When I was growing up, I was taught to respect my elders. It wasn't acceptable for a child to argue or speak rudely to an adult. I can see where that school of thought comes from, and as a parent, I'd love it if my kids listened to, and did, everything I said. But not speaking up got me into trouble as a child, and I don't want that to happen to my kids.
I ended up in a situation where an adult I didn't know well took advantage of my inability to speak up. This incident affected me for a long time and impacted my relationships, my friendships, and my ability to trust people.
It took me a long time after that to find my voice and learn to have challenging or difficult discussions. I was always worried about what people might think of me, or about the discomfort of pushing back against people.

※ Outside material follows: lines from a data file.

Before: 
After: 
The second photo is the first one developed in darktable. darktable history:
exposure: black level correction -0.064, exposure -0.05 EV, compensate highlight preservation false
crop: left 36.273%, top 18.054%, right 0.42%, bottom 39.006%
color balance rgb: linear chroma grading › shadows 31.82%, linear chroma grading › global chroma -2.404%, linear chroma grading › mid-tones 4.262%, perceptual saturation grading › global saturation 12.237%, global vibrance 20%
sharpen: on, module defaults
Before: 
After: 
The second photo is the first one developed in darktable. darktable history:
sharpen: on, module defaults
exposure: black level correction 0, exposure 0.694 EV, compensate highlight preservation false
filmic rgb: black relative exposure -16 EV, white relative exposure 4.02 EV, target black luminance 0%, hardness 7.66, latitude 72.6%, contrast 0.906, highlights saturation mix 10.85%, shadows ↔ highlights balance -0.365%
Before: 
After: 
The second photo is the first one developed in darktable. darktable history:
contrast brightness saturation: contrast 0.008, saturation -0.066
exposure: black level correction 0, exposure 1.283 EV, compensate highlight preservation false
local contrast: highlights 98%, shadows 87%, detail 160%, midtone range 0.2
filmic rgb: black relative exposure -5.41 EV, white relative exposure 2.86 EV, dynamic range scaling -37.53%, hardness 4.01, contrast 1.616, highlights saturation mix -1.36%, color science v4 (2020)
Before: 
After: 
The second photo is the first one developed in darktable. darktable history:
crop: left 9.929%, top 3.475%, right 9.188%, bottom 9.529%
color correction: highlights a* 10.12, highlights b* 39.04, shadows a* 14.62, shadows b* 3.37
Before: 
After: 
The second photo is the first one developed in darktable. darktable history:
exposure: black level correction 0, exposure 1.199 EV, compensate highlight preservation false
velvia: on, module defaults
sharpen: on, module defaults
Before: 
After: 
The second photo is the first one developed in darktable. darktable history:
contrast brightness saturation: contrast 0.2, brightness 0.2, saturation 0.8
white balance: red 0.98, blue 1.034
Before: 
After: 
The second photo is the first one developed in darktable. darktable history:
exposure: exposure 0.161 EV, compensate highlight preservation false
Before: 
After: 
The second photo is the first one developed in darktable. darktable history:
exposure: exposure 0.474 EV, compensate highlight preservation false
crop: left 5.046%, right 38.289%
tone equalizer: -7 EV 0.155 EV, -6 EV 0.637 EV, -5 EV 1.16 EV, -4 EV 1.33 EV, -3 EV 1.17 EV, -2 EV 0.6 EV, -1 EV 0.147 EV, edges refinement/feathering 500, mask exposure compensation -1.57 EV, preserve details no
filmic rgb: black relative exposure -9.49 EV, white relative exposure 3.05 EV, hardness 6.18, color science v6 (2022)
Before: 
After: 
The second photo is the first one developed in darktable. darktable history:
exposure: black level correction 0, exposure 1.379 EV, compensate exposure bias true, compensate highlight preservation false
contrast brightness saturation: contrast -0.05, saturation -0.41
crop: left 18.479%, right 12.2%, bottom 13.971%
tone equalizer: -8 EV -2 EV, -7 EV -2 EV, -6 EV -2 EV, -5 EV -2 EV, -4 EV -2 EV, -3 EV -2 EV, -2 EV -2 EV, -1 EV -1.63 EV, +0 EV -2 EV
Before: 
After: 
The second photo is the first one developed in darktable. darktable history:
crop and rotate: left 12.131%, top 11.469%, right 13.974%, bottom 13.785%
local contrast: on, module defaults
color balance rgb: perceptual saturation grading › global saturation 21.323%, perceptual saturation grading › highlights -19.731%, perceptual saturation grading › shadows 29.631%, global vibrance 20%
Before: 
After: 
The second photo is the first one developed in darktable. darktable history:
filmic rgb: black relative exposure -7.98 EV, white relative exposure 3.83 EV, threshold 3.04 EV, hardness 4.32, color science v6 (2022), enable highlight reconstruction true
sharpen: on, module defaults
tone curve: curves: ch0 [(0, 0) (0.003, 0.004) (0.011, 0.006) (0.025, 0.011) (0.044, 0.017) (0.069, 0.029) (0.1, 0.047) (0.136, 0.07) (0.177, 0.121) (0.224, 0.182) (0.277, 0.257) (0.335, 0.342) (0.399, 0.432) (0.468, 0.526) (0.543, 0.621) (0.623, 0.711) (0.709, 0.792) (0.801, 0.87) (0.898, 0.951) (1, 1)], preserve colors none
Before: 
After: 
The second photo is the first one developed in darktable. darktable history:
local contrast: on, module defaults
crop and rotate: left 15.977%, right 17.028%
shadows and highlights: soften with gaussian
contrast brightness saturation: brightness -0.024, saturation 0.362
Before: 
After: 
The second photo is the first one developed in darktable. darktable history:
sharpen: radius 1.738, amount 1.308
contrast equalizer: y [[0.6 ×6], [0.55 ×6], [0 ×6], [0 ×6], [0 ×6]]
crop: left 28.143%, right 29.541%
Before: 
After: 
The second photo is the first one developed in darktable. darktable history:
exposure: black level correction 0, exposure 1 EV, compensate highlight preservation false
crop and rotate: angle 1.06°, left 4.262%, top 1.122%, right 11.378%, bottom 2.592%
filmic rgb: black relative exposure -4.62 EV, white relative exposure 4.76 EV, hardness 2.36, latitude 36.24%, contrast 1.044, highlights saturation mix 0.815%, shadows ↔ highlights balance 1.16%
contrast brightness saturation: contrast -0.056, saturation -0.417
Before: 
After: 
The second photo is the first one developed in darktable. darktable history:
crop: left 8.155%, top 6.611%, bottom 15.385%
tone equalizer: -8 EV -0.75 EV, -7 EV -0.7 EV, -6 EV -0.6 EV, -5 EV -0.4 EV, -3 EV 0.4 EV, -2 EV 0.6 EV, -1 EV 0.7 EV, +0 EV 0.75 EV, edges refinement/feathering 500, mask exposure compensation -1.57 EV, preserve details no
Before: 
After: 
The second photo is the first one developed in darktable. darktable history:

But eventually I did learn that skill, and it might have lost me a few friends over the years, but it's made me a much happier and more confident person. And those friends I lost weren't worth keeping anyway.
Now I have kids of my own and while I know I'm letting my own experience inform my parenting choices (but don't we all?), I have to think that's not a bad thing. I can see in my teenage daughter an inability to stand up for herself, just like me at her age. She's reluctant to speak up when she's upset, and she doesn't like to hurt anyone's feelings.
That's exactly what I was like, and it's what got me into trouble. So I'm encouraging my children to speak up, even if it means sometimes being rude.
Home is the perfect practice ground for this. I want my kids to push back against me sometimes because home is a safe practice ground for them to flex their muscles and say "no" when they disagree with something or they're uncomfortable.
It might be about what we're doing for the weekend. It might be about eating their greens. It might be about what we're going to watch on TV. The subject matter isn't important, what's important is that they don't just go along with things because they don't want to experience conflict or discomfort.
I'm encouraging this by asking a lot of questions, by leading by example, and encouraging my children to tell me what they really think, not what they think I want to hear.
Sure, it's irritating – oh my goodness, so irritating at times! – but I'm also mindful that I can't shut disagreements down straight away. My children deserve to be heard, and I want them to know that they will be listened to and taken seriously.
And I want them to understand that it's okay to piss off an adult sometimes.
Yes, I'm making my own life harder, but my hope is that by teaching my children to be rude occasionally and speak up when they are uncomfortable, I am giving them the tools they need to protect themselves from those that would prey on polite and agreeable children.